Google’s Chromebook platform has seen some success among students and a select group of brave souls who’re willing to venture out with what is, essentially, a web-only device.
While the cheaper end of the Chromebook spectrum is made up of $200 Chromebook from the likes of Dell, HP and Acer, the higher end of the spectrum only sees Google and its lovely Pixelbook hardware.
Developers at XDA, who’ve been closely tracking developments, have noted that Pixelbook developers appear to be working on getting the Pixelbook certified hardware compatibility with Windows. Mentions of WHCK (Windows Hardware Certification Kit) and WHLK (Windows Hardware Lab Kit) hint at this.

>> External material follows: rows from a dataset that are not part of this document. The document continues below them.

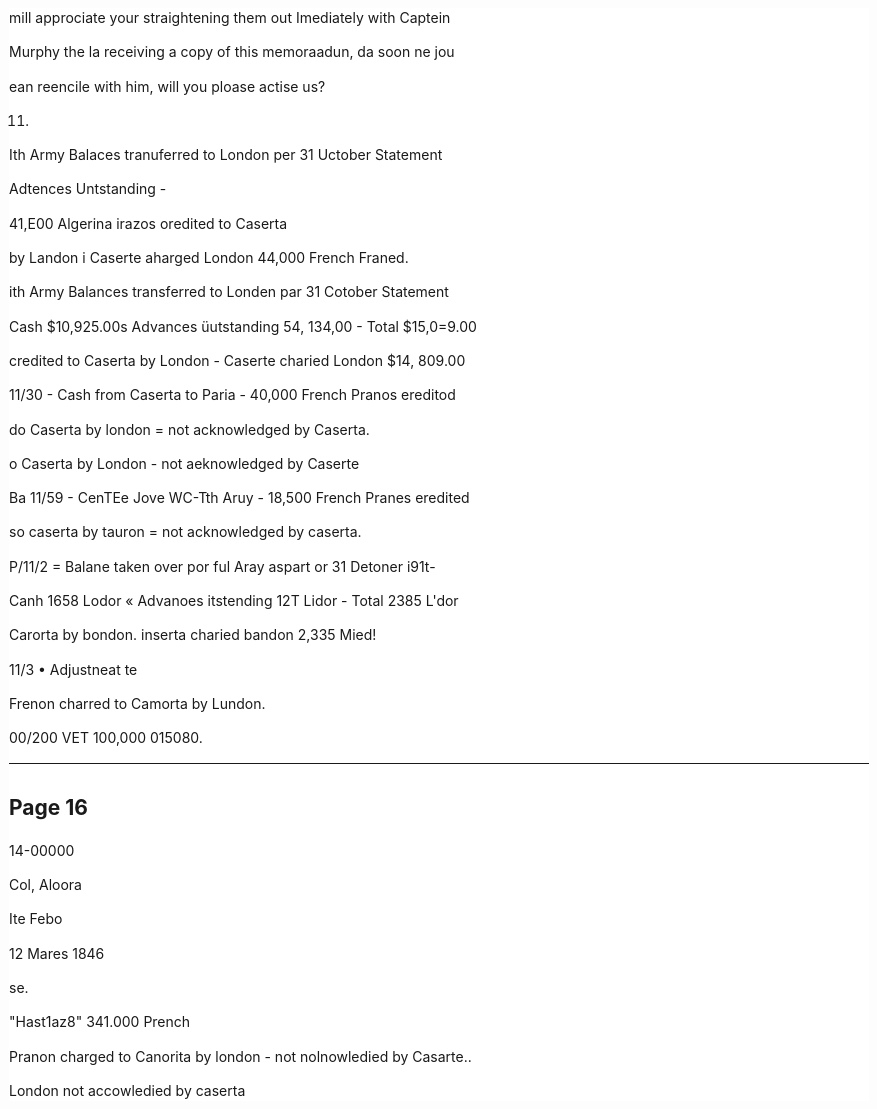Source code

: mill approciate your straightening them out Imediately with Captein

Murphy the la receiving a copy of this memoraadun, da soon ne jou

ean reencile with him, will you ploase actise us?

11.

Ith Army Balaces tranuferred to London per 31 Uctober Statement

Adtences Untstanding -

41,E00 Algerina irazos oredited to Caserta

by Landon i Caserte aharged London 44,000 French Franed.

ith Army Balances transferred to Londen par 31 Cotober Statement

Cash $10,925.00s Advances üutstanding 54, 134,00 - Total $15,0=9.00

credited to Caserta by London - Caserte charied London $14, 809.00

11/30 - Cash from Caserta to Paria - 40,000 French Pranos ereditod

do Caserta by london = not acknowledged by Caserta.

o Caserta by London - not aeknowledged by Caserte

Ba 11/59 - CenTEe Jove WC-Tth Aruy - 18,500 French Pranes eredited

so caserta by tauron = not acknowledged by caserta.

P/11/2 = Balane taken over por ful Aray aspart or 31 Detoner i91t-

Canh 1658 Lodor « Advanoes itstending 12T Lidor - Total 2385 L'dor

Carorta by bondon. inserta charied bandon 2,335 Mied!

11/3 • Adjustneat te

Frenon charred to Camorta by Lundon.

00/200 VET 100,000 015080.

---

## Page 16

14-00000

Col, Aloora

Ite Febo

12 Mares 1846

se.

"Hast1az8" 341.000 Prench

Pranon charged to Canorita by london - not nolnowledied by Casarte..

London not accowledied by caserta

According to XDA, getting WHCK and WHLK certification means that the device will have support for signed drivers and other such perks, which guarantee a certain level of user experience. Earlier reports from XDA also suggested that developers were working on enabling native Windows 10 support on the device.
The Pixelbook is certainly a lovely device, and its hardware will put many Ultrabooks to shame. Priced at $999 ($749 at its current, discounted price), the Pixelbook includes a 7th gen Intel Core i5 CPU, 8 GB RAM and 128 SSD storage. The device is just 10.3 mm thick and is convertible, which means it can be used as a laptop or a tablet in various combinations. It also supports a stylus and promises 10 hours of battery life.
Such great hardware being limited by ChromeOS was always a point against the device. Why would anyone want to spend $999 on a web-only laptop when they could buy a more flexible Windows or macOS device for the same price?